I think this is great news and I wish him the best of luck and I think it's great that he's making his comeback in a BMW. When one of the big networks did a story about him (was it ABC Nightline?), they showed parts of his daily life and one of those was getting around in a special equipped BMW 7 series, IIRC.

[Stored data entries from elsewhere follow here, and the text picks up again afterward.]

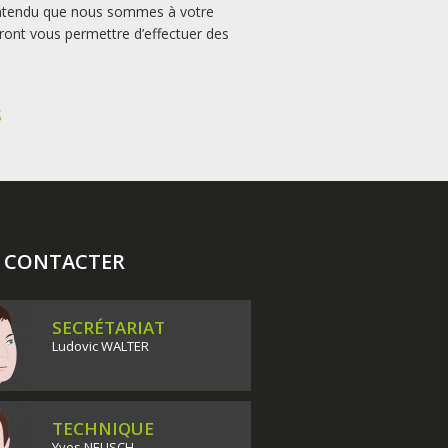
n entendu que nous sommes à votre
rront vous permettre d’effectuer des
S
 CONTACTER
SECRÉTARIAT
Ludovic WALTER
TECHNIQUE
Yves NEUSCH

http://www.sportsline.com/autoracing/story/6648174


----------



## in_d_haus (Jan 2, 2002)

scottn2retro said:


> I think this is great news and I wish him the best of luck and I think it's great that he's making his comeback in a BMW. When one of the big networks did a story about him (was it ABC Nightline?), they showed parts of his daily life and one of those was getting around in a special equipped BMW 7 series, IIRC.


He needs a "Bimmerfest" sticker on his car! :thumbup: 
same with the Williams team!


----------



## scottn2retro (Mar 20, 2002)

in_d_haus said:


> He needs a "Bimmerfest" sticker on his car! :thumbup:
> same with the Williams team!


Already sent Alex a PM


----------



## Alex Baumann (Dec 19, 2001)

scottn2retro said:


> Already sent Alex a PM


Hehe, great idea. I'll check it  

:bigpimp:


----------



## Mr. The Edge (Dec 19, 2001)

no, he's just a man.


----------



## Alex Baumann (Dec 19, 2001)

atyclb said:


> no, he's just a man.


----------



## SergioK (Aug 14, 2002)

Raffi said:


> :dunno: Did you have to quote the NASCAR news too? :dunno:


Well I knew that it would interest you as well. 

Be sure to bookmark it! www.nascar.com :thumbup:


----------



## SergioK (Aug 14, 2002)

atyclb said:


> no, he's just a man.


Um... ok.


----------



## Raffi (May 18, 2002)

sergiok said:


> Well I knew that it would interest you as well.
> 
> Be sure to bookmark it! www.nascar.com :thumbup:


Unlike you, I don't drink Bud or Coors, Mr. *******.


----------



## SergioK (Aug 14, 2002)

Bitte ein Bit :thumbup:


----------



## doeboy (Sep 20, 2002)

sergiok said:


> Bitte ein Bit :thumbup:


Uh.... huh?


----------



## SergioK (Aug 14, 2002)

doeboy said:


> Uh.... huh?


It's off the Bitburger bottles... that's typically what I drink... not that crap that Raffi likes.


----------



## doeboy (Sep 20, 2002)

sergiok said:


> It's off the Bitburger bottles... that's typically what I drink... not that crap that Raffi likes.


:rofl:

mmm.... burger...... :eeps:


----------



## LmtdSlip (May 28, 2003)

atyclb said:


> no, he's just a man.


Youre right. He is just a man.

Just the man that I hope I could be if I were in his position.

I dont really have "heroes" but he would certainly qualify as the most respected and admired person on my list.


----------



## Raffi (May 18, 2002)

sergiok said:


> It's off the Bitburger bottles... that's typically what I drink... not that crap that Raffi likes.


I'm not surprised you don't like Samuel Adams, Guiness and Newcastle.  :tsk:


----------



## SergioK (Aug 14, 2002)

Raffi said:


> I'm not surprised you don't like Samuel Adams, Guiness and Newcastle.  :tsk:


I never said I don't like those beers. I do. It's just that Bitburger is my beer of choice. That and Wittekerke. :thumbup:


----------